**** Extrait fourni ****
Migration et intégration. La langue est certainement un obstacle à surmonter un de plus , mais jusqu’à quel point un État peut l’imposer comme condition à la résidence de longue durée ? L’avocat général Szpunar a exprimé son opinion, attendant que la CJUE tranche sur le point.
L’Union européenne considère que lorsque un migrant, originaire d’un État tiers, a vécu pendant cinq ans ininterrompus dans un État membre, ses perspectives de s’y installer durablement sont garanties. Dès lors, il peut bénéficier d’un permis de longue durée, selon ce que dispose la Directive 2003/109/EC (modifiée par la directive 2011/51/EU) relative au statut des ressortissants de pays tiers résidents de longue durée. Grâce au nouveau titre, le migrant acquiert un ensemble de droits uniformes qui le rapprochent à ceux dont disposent les citoyens de l’Union européenne.
****
§ **Consigne 1**
Recopiez le passage de l'extrait sur le statut de résident de longue durée commençant par "Migration et intégration." et allant jusqu'à "de l’Union européenne.", en substituant "dix ans" à "cinq ans".
§ **Consigne 2**
D'après l'extrait sur le statut de résident de longue durée, pourquoi un migrant originaire d'un État tiers peut-il obtenir un permis de longue durée ? Répondez en une à trois phrases.
§ **Consigne 3**
Rédigez la suite de l'extrait sur le statut de résident de longue durée à partir de sa dernière phrase.
**** Données brutes ****
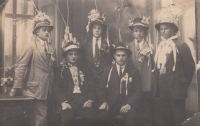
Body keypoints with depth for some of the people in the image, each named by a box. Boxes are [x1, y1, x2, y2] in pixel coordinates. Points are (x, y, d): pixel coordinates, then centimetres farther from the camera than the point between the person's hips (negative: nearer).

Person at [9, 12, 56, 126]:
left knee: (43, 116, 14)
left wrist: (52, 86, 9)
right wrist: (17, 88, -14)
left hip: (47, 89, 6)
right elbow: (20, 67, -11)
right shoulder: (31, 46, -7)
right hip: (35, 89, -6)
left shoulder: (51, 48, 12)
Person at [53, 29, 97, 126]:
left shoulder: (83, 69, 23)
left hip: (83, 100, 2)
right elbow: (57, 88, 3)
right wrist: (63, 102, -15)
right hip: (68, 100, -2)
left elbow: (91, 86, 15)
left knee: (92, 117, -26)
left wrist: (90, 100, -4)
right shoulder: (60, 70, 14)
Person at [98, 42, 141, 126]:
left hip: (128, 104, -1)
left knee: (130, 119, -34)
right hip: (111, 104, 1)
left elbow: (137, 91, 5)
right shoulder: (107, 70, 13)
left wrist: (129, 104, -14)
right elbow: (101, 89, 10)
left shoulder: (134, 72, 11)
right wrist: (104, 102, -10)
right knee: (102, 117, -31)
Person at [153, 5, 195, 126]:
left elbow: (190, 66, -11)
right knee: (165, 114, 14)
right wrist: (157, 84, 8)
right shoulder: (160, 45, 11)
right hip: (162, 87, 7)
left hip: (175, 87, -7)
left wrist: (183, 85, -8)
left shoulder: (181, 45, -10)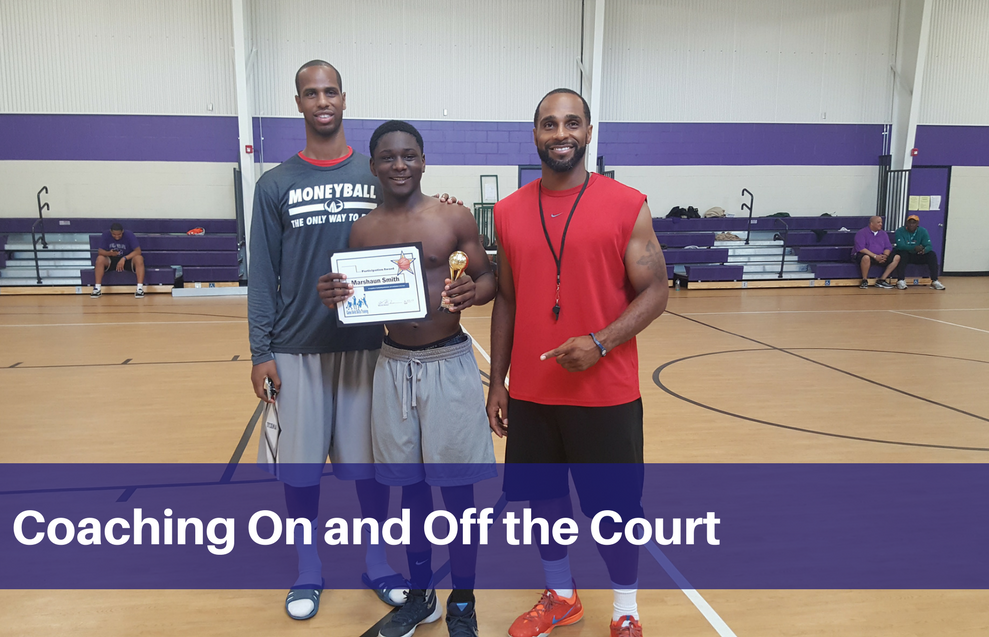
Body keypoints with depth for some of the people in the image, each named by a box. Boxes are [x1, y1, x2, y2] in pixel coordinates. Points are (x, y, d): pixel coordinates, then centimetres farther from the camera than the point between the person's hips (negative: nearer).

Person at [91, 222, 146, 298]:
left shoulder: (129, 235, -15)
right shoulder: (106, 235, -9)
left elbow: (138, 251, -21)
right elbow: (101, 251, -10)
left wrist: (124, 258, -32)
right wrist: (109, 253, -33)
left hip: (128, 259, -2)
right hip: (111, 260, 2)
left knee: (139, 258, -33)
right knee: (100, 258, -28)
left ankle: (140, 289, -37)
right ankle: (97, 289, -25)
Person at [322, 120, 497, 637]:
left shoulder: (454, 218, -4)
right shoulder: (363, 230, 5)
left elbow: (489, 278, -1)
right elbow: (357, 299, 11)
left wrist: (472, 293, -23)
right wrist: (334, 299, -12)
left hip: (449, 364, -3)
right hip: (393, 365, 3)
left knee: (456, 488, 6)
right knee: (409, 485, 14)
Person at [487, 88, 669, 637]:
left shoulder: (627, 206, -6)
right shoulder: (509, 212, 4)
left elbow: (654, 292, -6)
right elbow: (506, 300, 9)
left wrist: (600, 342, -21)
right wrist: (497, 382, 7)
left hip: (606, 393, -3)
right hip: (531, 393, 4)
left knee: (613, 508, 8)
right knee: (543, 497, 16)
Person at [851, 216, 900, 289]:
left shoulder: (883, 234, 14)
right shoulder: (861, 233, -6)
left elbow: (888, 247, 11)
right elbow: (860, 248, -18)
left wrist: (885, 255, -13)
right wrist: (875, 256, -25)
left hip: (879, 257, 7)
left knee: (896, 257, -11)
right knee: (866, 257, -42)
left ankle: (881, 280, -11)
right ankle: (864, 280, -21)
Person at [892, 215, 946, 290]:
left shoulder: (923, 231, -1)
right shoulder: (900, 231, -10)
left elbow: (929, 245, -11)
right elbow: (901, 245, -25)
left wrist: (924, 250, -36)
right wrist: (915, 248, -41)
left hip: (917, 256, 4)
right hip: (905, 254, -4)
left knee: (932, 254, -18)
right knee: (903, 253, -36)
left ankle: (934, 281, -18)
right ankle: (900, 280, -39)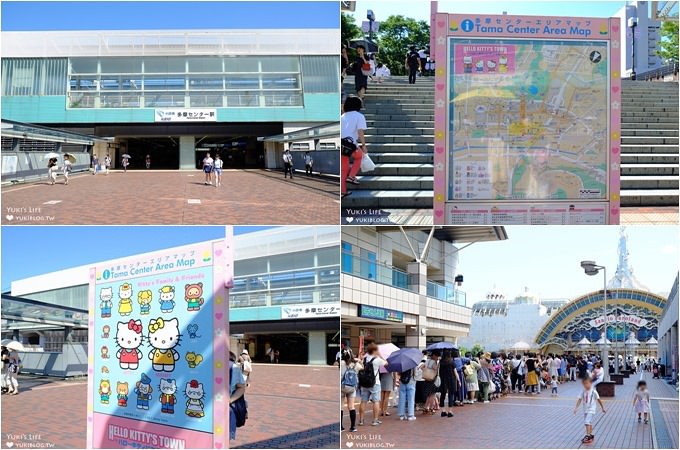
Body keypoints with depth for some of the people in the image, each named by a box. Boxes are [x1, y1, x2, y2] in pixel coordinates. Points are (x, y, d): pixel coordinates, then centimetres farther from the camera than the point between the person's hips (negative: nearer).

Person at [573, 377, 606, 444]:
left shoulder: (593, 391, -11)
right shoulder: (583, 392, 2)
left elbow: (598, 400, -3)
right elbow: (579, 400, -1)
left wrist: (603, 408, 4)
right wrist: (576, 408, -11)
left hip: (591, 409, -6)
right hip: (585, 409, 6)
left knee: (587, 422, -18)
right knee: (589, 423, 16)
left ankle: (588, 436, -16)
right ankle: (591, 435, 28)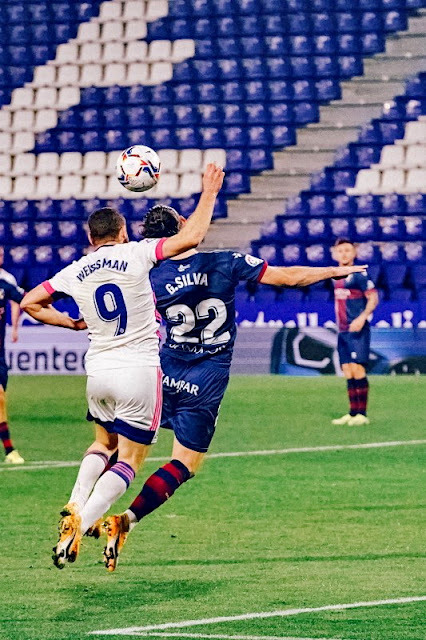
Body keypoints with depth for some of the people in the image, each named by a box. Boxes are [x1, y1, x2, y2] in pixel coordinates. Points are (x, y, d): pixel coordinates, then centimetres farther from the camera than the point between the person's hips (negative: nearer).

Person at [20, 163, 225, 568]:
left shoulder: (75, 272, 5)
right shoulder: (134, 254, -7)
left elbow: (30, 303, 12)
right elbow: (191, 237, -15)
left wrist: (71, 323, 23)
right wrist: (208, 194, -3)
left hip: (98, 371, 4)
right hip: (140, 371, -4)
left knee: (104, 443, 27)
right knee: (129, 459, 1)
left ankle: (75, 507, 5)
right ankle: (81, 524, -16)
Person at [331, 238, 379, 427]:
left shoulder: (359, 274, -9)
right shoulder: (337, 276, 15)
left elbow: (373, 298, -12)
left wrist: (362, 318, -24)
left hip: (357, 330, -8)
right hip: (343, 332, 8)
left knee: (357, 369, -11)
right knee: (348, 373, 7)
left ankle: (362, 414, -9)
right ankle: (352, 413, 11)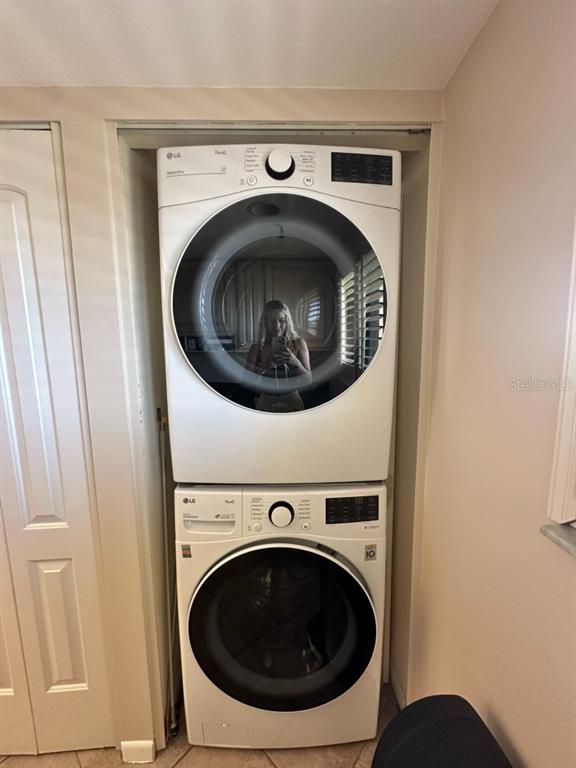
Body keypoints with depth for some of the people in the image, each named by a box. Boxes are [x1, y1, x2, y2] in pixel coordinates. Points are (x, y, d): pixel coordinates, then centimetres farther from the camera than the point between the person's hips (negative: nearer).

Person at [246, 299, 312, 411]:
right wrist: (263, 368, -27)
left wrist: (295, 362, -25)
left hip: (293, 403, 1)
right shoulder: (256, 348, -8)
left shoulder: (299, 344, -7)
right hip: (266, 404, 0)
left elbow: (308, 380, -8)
****
§ **Corrigé 1**
Migration et intégration. La langue est certainement un obstacle à surmonter un de plus , mais jusqu’à quel point un État peut l’imposer comme condition à la résidence de longue durée ? L’avocat général Szpunar a exprimé son opinion, attendant que la CJUE tranche sur le point.
L’Union européenne considère que lorsque un migrant, originaire d’un État tiers, a vécu pendant dix ans ininterrompus dans un État membre, ses perspectives de s’y installer durablement sont garanties. Dès lors, il peut bénéficier d’un permis de longue durée, selon ce que dispose la Directive 2003/109/EC (modifiée par la directive 2011/51/EU) relative au statut des ressortissants de pays tiers résidents de longue durée. Grâce au nouveau titre, le migrant acquiert un ensemble de droits uniformes qui le rapprochent à ceux dont disposent les citoyens de l’Union européenne.

§ **Corrigé 2**
L'Union européenne considère qu'après cinq ans de résidence ininterrompue dans un État membre, les perspectives d'installation durable du migrant y sont garanties. Il peut donc bénéficier d'un permis de longue durée, conformément à la Directive 2003/109/EC.

§ **Corrigé 3**
Il est néanmoins nécessaire de rappeler deux aspects fondamentaux. Tout d’abord l’Union ne possède qu’une compétence d’appui en matière d’intégration, ce qui limite la marge d’action à l’égard des États membres. À confirmer cela, l’article 79 du Traité sur le Fonctionnement de l’UE affirme . Le Parlement européen et le Conseil, statuant conformément à la procédure législative ordinaire, peuvent établir des mesures pour encourager et appuyer l’action des États membres en vue de favoriser l’intégration des ressortissants de pays tiers en séjour régulier sur leur territoire, à l’exclusion de toute harmonisation des dispositions législatives et réglementaires des États membres.
Deuxièmement, une directive fixe les objectifs à atteindre, de manière complémentaire aux dispositions nationales censées en préciser les moyens. De plus, en ce qui concerne la directive ‘permis longue-durée’, les États membres peuvent prévoir des conditions ultérieures que le migrant doit remplir afin d’obtenir le nouveau statut. Par exemple, il est souvent prévu qu’il suive un cours de langue, afin de démontrer avoir atteint un certain niveau minimal nécessaire.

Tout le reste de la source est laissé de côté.